Communication about safety needs to be frequent and specific. Generic "safety is everyone's responsibility" messaging doesn't change behavior. Instead, discuss specific hazards, recent near-misses, and corrective actions taken. Share incident investigations (anonymized if necessary) so your team learns from near-losses. Celebrate near-miss reporting and hazard corrections as wins for your team.
Accountability extends to consequences. Workers who follow safe procedures deserve recognition. Workers who repeatedly bypass procedures despite training and correction face escalating discipline. Inconsistent accountability undermines culture. If some workers are held accountable and others aren't, the message is that safety is negotiable.
Incentive programs can support culture but must be designed carefully. Incentives that reward injury-free periods sometimes discourage reporting of injuries and near-misses. Better approaches tie incentives to leading indicators like near-miss reporting, hazard corrections, and training completion, rather than to the absence of injuries.

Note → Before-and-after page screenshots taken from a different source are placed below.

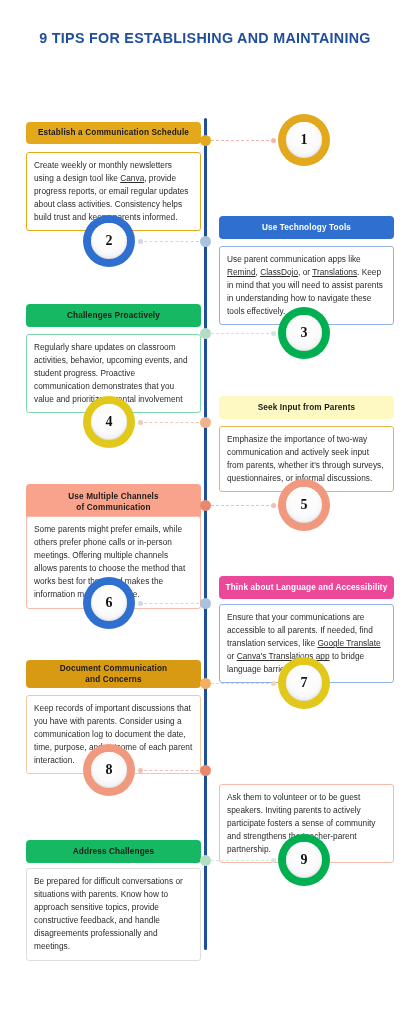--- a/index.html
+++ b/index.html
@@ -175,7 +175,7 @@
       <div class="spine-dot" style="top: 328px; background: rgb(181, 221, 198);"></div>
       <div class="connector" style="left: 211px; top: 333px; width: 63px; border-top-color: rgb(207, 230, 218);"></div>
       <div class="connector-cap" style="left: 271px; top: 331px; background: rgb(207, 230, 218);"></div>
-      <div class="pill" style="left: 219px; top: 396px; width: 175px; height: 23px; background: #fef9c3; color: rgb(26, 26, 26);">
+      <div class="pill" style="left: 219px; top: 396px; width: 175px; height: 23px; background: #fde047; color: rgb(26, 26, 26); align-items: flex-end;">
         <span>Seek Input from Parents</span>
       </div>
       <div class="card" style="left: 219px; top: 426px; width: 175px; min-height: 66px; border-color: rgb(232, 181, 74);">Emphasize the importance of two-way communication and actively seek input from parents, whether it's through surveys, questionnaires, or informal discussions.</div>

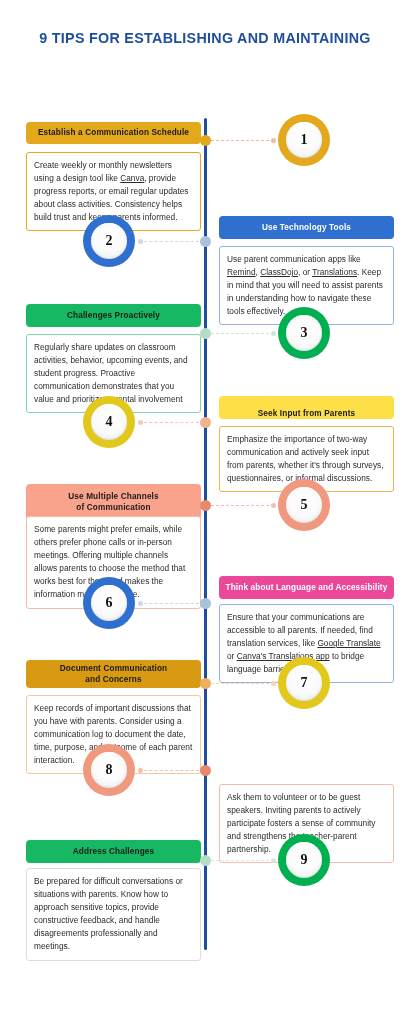--- a/index.html
+++ b/index.html
@@ -195,7 +195,7 @@
       <div class="spine-dot" style="top: 500px; background: rgb(232, 137, 109);"></div>
       <div class="connector" style="left: 211px; top: 505px; width: 63px; border-top-color: rgb(242, 192, 176);"></div>
       <div class="connector-cap" style="left: 271px; top: 503px; background: rgb(242, 192, 176);"></div>
-      <div class="pill blue" style="left: 219px; top: 576px; width: 175px; height: 23px; background: #ec4899; color: rgb(255, 255, 255);">
+      <div class="pill blue" style="left: 219px; top: 576px; width: 175px; height: 23px; background: #8b5cf6; color: rgb(255, 255, 255);">
         <span>Think about Language and Accessibility</span>
       </div>
       <div class="card" style="left: 219px; top: 604px; width: 175px; min-height: 58px; border-color: rgb(143, 179, 230);">Ensure that your communications are accessible to all parents. If needed, find translation services, like <u>Google Translate</u> or <u>Canva's Translations app</u> to bridge language barriers.</div>

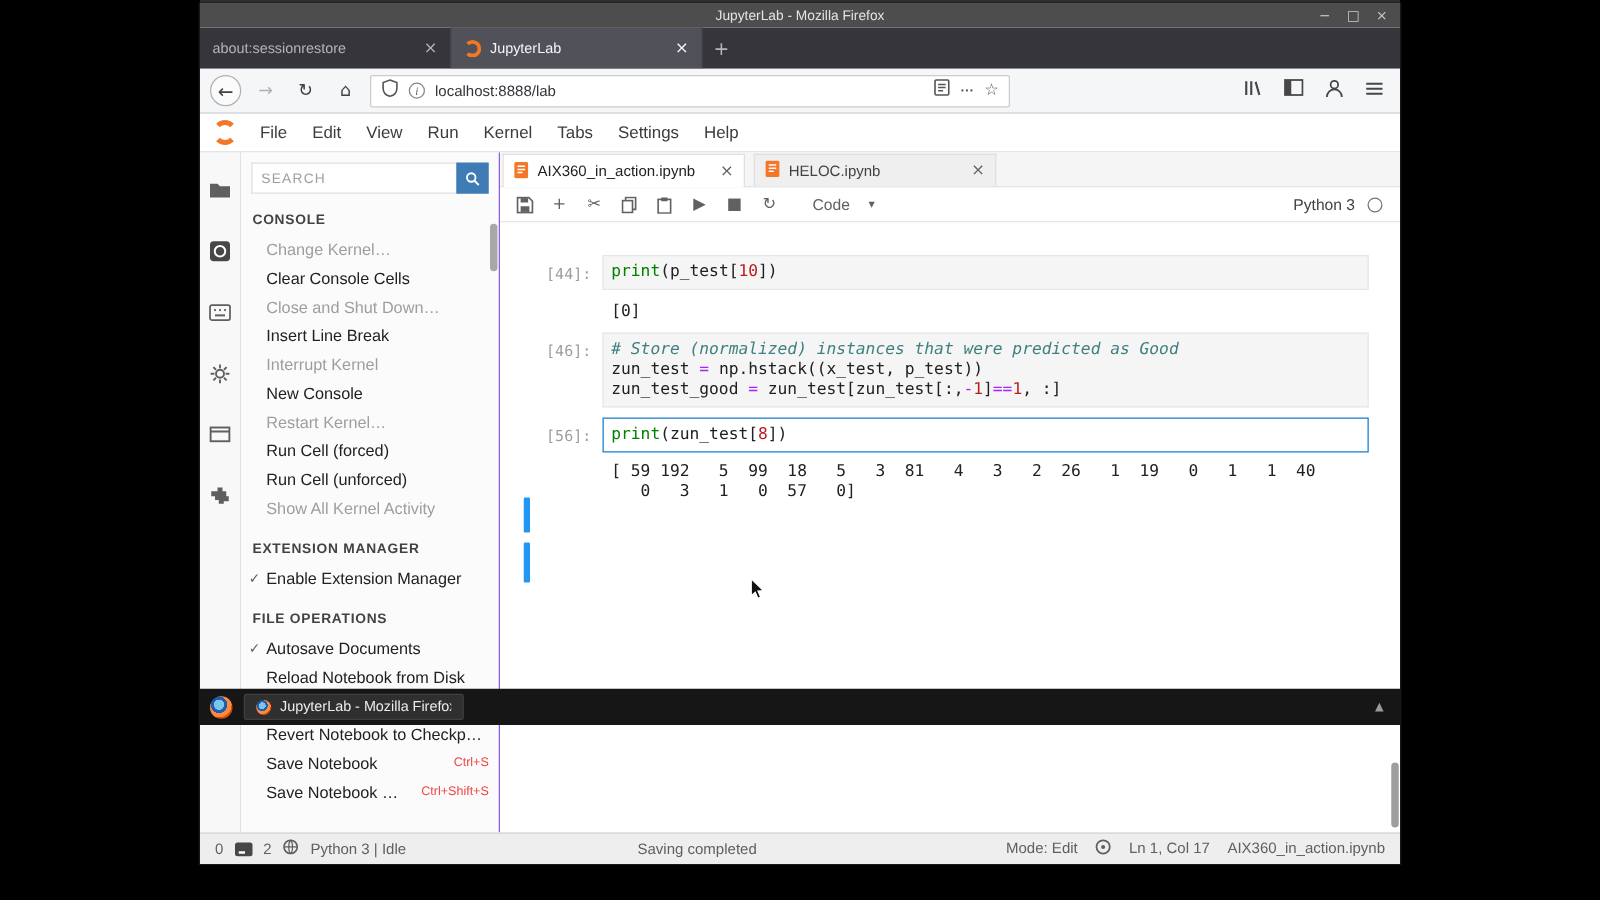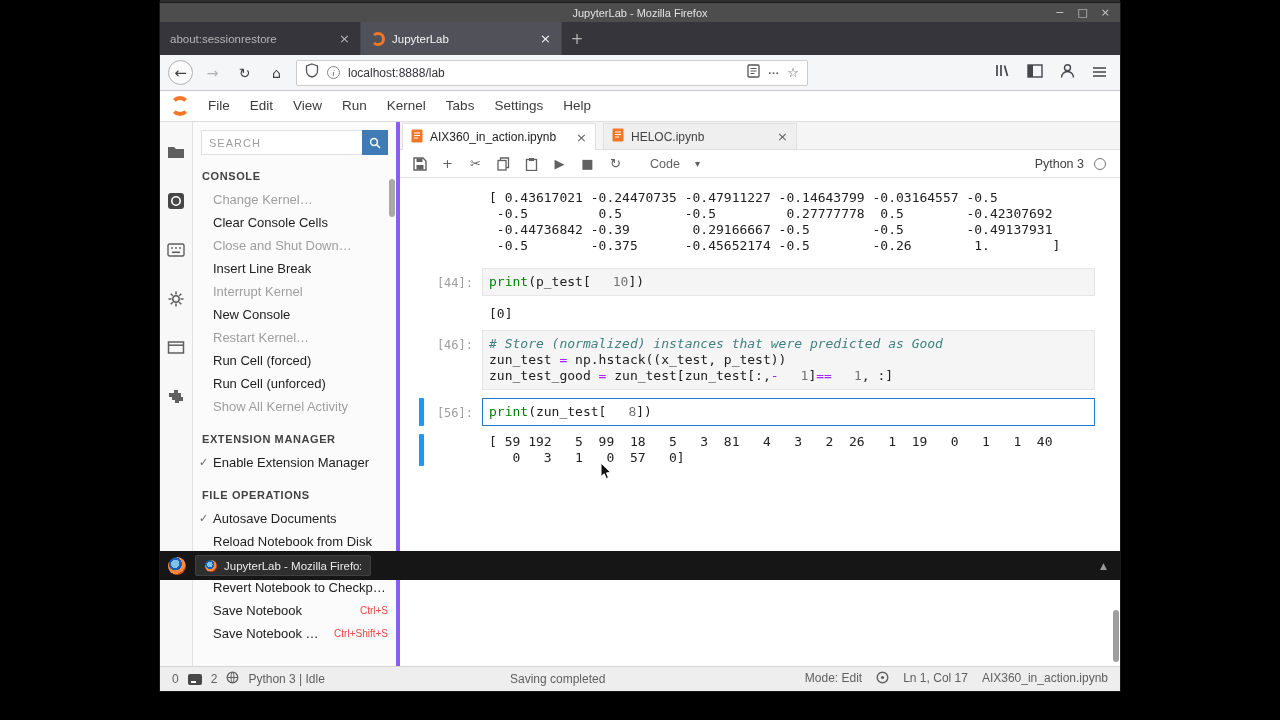--- a/index.html
+++ b/index.html
@@ -56,7 +56,7 @@
   .ab-icon { height: 49px; width: 100%; display: flex; align-items: center; justify-content: center; }
 
   
-  .palette { width: 207px; flex: 0 0 auto; background: #fbfbfb; border-right: 4px solid #8b5cf6;
+  .palette { width: 207px; flex: 0 0 auto; background: #fbfbfb; border-right: 1px solid #8b5cf6;
              position: relative; overflow: hidden; }
   .search-row { margin: 8px 8px 0 8px; height: 25px; display: flex; }
   .search-input { flex: 1; min-width: 0; border: 1px solid #e0e0e0; border-right: none; background: #fff;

Finally, solicit input from your workforce. Workers performing the actual tasks often see hazards and inefficiencies that management misses. Create mechanisms for frontline input on hazard identification and corrective action design. When workers feel heard and see their suggestions implemented, engagement and culture strengthen.
What to do next: Schedule a safety leadership meeting this month. Review your safety metrics, discuss SIF hazards in your industry, and assign ownership for each prevention strategy outlined above. Set specific, measurable targets and timelines.